Editorial: Cross-hairs on prejudice and lazy journalism

Gunning down prejudices

The objective is to hit a target and whoever does takes the spoils as an accident of opportunity and occasion seems to be changing attitudes in an unusual place.

The professionals had been doing it for years and the regulars missing first the objective missed it again by being subjective to the possibility of humiliation by an unusual entrant rather than strive to improve and better what they thought they were good at.

This entrant inspires and as the scorecard shows; if we give more consideration to the facts of the achievement than the achiever there are rigid societal norms that can change to give the ones regularly discriminated against a shot at equality.

They arrived as chaperones, then offered help and in the process became champions after a sort. Tackling prejudices are two farmhand grandmothers from a very conservative part of Northern India who have become sharp-shooters, handling guns better than men and giving their daughters and granddaughters an avenue to recognition and respect through raw ability registered on targets as indisputable merit.

I celebrate Parkaso Tomar, 75 of Johri village in the Uttar Pradesh province of India and how about a new musical Grannie get your gun featuring the song, Anything you can do? She is doing it better as the trophy cabinet shows.

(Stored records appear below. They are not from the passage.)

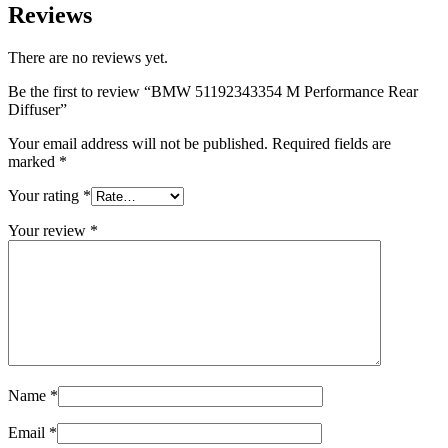
Reviews
There are no reviews yet.
Be the first to review “BMW 51192343354 M Performance Rear
Diffuser”
Your email address will not be published.
Required fields are
marked
*
Your rating
*
Your review
*
Name
*
Email
*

Lazy reporting is poor copy

The weekend saw the detention of an opposition politician by the State Security Service of Nigeria as he returned from a trip abroad.

He had published a piece that highlighted the huge spending cache of security agencies at a time when Nigeria seems to be facing huge security challenges.

The security agencies took umbrage with him for publishing figures they contend were wrong and by so doing might paint those agencies in very bad light – it is just a matter of magnitude, one can say whatever is spent is not really delivering value for money.

The matter is not such that the politician published wrong figures or that the security agencies had their own set of figures that they contend are the correct one but that the press reporting on the matter failed to take the discussion further by diligently ascertaining if the any of the figures bandied around were anywhere near the mark.

Sadly, this is lazy reporting and if news only involves the excitement of reporting spats but nothing that seeks to inform in useful detail on the elements that precipitated the dispute, we are the poorer for it.

If Vanguard, the Nigerian newspaper is to live up to the aspirations of its name; in reading their piece on this matter, they have come to the forefront of those I believe worthy of derision and as such risk bringing professional journalism into disrepute.

They surely can do better.

Acknowledgements

The BBC Urdu service reports on India's sharp-shooter granny fighting male domination in an interesting case of a very local event gaining global recognition. The subject of the politician’s resolve to keep fighting is hardly the news if the press fails to provide better information to help readers appreciate the facts better.